*TASK TO COMPLETE:* Exactly the lines from the start of the data through the line containing "9: (346, 237, 88.15)" should be output, with both ends kept and nothing added.

Stored data entries
Segment Open

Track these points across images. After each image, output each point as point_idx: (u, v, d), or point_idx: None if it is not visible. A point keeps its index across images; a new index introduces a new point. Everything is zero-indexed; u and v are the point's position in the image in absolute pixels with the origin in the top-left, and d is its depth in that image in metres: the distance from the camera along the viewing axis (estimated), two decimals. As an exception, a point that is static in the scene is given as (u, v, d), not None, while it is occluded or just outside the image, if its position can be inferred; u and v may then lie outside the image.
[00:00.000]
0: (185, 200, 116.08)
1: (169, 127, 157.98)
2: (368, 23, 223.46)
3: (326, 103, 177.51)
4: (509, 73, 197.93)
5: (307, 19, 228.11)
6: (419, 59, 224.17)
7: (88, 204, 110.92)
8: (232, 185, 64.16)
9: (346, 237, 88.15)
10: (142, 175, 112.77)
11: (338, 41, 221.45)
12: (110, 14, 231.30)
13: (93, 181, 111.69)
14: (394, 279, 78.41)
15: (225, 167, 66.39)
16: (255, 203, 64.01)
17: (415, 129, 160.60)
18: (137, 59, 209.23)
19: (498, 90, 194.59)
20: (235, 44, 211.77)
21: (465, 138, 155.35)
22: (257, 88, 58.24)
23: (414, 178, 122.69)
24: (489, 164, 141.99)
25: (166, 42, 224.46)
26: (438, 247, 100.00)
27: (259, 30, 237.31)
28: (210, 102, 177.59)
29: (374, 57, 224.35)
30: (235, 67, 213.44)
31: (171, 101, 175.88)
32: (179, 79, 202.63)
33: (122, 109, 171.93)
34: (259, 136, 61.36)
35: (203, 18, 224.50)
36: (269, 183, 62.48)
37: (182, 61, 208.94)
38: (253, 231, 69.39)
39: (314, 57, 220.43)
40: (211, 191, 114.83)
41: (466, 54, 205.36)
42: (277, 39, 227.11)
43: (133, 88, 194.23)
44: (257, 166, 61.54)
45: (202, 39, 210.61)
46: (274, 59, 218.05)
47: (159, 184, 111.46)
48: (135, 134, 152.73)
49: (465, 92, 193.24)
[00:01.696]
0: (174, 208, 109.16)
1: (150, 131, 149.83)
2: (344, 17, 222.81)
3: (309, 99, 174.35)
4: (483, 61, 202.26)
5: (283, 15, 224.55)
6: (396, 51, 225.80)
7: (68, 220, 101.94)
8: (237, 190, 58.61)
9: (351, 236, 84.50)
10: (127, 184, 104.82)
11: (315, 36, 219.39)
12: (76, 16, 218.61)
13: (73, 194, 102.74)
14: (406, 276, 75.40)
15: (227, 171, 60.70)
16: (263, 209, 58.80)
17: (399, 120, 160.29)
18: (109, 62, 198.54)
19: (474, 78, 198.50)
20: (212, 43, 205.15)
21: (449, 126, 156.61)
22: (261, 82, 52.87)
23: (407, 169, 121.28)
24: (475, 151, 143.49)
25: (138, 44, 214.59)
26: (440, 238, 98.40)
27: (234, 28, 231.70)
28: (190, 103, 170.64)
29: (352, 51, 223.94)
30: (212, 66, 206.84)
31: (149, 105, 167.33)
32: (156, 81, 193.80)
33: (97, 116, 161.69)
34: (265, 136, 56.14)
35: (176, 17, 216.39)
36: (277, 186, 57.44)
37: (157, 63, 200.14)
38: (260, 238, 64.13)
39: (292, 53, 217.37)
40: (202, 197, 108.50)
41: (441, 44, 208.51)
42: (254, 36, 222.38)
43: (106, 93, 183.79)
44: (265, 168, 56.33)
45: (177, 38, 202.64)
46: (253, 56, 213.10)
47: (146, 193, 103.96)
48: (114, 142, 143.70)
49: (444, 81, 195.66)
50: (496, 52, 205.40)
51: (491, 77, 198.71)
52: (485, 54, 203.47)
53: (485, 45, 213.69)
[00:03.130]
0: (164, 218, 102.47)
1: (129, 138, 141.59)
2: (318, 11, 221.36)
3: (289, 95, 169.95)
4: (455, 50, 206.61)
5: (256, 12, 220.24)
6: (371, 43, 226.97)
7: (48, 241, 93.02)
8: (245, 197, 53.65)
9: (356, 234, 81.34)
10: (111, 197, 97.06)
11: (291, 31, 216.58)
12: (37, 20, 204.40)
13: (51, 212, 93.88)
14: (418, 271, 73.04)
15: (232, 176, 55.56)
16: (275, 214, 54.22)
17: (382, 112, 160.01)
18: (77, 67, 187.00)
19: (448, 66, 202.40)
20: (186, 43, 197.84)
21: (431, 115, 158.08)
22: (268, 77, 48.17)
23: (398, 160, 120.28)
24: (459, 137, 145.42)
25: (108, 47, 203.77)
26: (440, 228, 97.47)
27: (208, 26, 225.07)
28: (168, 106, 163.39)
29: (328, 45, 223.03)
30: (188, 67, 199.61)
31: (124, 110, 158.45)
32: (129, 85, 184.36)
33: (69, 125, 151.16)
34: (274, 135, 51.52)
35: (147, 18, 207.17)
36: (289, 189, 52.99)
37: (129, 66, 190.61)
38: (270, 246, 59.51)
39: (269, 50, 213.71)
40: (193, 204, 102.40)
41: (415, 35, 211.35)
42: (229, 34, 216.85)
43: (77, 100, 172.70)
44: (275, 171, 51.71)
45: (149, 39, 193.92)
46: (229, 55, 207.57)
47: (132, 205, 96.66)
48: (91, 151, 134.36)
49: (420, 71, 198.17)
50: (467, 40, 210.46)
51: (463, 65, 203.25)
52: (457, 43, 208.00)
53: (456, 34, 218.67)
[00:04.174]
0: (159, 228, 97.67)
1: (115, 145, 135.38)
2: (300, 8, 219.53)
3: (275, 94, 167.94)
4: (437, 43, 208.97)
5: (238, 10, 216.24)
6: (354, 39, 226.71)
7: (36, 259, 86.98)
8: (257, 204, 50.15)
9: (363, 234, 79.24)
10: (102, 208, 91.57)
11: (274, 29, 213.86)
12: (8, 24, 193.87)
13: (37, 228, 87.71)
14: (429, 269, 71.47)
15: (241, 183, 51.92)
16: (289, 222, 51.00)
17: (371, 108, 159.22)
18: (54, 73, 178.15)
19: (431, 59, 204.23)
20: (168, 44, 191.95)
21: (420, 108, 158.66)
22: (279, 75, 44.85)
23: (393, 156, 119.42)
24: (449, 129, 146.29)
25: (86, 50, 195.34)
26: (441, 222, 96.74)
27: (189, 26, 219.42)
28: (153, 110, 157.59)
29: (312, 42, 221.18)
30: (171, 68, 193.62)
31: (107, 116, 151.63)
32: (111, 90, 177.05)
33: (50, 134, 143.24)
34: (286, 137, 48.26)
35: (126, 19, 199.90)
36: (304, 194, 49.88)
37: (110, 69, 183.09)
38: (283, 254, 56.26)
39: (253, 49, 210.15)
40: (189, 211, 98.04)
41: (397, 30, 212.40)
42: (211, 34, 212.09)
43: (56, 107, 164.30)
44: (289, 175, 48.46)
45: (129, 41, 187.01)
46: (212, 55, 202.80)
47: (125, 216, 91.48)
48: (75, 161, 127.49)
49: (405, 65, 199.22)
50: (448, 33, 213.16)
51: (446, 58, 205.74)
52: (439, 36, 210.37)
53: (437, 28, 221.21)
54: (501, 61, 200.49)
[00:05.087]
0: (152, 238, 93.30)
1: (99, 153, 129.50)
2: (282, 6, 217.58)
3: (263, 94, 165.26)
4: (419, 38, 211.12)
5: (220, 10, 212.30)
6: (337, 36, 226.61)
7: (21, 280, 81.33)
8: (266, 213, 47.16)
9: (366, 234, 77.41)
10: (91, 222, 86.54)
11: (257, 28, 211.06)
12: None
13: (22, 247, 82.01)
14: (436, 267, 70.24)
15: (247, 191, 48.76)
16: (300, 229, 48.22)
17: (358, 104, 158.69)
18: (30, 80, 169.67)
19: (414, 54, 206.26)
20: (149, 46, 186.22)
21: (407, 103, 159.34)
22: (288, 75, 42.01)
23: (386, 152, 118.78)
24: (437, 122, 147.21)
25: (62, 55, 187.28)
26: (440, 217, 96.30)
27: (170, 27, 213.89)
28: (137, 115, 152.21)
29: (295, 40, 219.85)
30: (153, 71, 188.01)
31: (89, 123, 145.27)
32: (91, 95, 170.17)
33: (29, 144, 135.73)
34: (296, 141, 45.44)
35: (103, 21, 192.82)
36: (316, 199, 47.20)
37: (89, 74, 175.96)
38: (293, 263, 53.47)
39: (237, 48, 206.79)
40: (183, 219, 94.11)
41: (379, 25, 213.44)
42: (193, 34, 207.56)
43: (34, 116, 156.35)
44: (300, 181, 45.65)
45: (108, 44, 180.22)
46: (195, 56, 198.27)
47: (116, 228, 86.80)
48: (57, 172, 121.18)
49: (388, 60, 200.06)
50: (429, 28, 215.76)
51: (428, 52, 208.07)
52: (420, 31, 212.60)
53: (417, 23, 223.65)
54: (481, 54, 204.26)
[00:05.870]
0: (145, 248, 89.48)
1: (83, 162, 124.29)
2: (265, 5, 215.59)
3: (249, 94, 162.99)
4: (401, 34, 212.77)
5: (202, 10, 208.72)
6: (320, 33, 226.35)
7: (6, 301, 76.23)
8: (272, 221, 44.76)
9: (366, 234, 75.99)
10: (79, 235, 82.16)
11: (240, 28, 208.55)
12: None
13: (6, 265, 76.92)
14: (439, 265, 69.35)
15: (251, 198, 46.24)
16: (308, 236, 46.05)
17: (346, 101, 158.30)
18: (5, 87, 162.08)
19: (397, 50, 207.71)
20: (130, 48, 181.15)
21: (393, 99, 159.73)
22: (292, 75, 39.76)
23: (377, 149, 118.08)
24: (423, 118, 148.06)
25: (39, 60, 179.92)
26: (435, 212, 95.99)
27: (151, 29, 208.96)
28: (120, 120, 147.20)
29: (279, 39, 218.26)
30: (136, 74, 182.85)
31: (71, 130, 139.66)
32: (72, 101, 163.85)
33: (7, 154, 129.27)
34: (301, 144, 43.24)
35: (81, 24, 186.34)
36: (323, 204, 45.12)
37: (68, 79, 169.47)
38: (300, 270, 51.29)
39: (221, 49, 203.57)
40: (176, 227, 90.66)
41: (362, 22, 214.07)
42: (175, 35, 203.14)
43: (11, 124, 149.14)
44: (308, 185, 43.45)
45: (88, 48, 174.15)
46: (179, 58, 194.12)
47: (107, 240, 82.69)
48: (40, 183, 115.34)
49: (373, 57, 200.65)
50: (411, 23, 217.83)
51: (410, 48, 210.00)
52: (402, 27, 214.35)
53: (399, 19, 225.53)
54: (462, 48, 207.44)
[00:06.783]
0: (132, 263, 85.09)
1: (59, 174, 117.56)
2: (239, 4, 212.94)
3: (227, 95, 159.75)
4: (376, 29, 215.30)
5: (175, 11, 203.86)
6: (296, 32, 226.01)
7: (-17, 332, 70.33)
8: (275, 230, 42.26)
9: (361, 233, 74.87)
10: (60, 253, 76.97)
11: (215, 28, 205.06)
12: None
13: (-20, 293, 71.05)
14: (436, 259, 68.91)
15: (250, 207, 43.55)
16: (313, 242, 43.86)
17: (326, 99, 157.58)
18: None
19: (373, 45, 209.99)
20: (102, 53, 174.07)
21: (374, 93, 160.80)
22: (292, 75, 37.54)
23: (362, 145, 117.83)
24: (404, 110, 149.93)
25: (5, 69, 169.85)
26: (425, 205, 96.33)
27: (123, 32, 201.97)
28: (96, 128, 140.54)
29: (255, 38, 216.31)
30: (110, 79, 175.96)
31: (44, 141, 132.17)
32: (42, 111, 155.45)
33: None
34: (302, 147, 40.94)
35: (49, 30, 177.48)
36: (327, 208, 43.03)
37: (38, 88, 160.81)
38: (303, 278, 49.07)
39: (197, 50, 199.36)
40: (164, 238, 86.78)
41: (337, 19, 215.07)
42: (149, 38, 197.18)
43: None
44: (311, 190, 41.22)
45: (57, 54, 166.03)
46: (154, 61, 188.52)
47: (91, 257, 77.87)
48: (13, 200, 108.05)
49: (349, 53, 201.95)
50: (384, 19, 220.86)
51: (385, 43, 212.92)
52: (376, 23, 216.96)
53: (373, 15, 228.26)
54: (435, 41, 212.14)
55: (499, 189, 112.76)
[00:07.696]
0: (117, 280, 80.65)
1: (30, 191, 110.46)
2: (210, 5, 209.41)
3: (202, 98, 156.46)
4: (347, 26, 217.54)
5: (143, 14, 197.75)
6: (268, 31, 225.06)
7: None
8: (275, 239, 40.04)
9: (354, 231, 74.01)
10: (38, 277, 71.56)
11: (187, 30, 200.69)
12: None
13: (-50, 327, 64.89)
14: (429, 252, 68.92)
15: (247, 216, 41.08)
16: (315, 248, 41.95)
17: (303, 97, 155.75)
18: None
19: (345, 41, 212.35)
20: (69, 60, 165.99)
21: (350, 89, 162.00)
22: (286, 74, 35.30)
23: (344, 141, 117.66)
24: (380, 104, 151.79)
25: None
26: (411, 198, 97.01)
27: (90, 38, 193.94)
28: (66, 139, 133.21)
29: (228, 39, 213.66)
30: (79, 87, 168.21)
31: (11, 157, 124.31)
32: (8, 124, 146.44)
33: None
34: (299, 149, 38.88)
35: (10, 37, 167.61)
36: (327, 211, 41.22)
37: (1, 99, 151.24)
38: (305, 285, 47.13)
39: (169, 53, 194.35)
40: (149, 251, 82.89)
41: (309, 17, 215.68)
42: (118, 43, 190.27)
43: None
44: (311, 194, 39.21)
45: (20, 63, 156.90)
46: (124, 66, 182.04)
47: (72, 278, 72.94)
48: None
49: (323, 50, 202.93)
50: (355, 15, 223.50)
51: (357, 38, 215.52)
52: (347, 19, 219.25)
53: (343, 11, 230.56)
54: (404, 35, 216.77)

Segment Closed

*RESPONSE AREA:*
Track these points across images. After each image, output each point as point_idx: (u, v, d), or point_idx: None if it is not visible. A point keeps its index across images; a new index introduces a new point. Everything is zero-indexed; u and v are the point's position in the image in absolute pixels with the origin in the top-left, and d is its depth in that image in metres: the distance from the camera along the viewing axis (estimated), two decimals. As an exception, a point that is static in the scene is given as (u, v, d), not None, while it is occluded or just outside the image, if its position can be inferred; u and v may then lie outside the image.
[00:00.000]
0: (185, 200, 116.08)
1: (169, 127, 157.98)
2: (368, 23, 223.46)
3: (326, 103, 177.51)
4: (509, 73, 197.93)
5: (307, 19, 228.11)
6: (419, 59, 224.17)
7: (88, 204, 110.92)
8: (232, 185, 64.16)
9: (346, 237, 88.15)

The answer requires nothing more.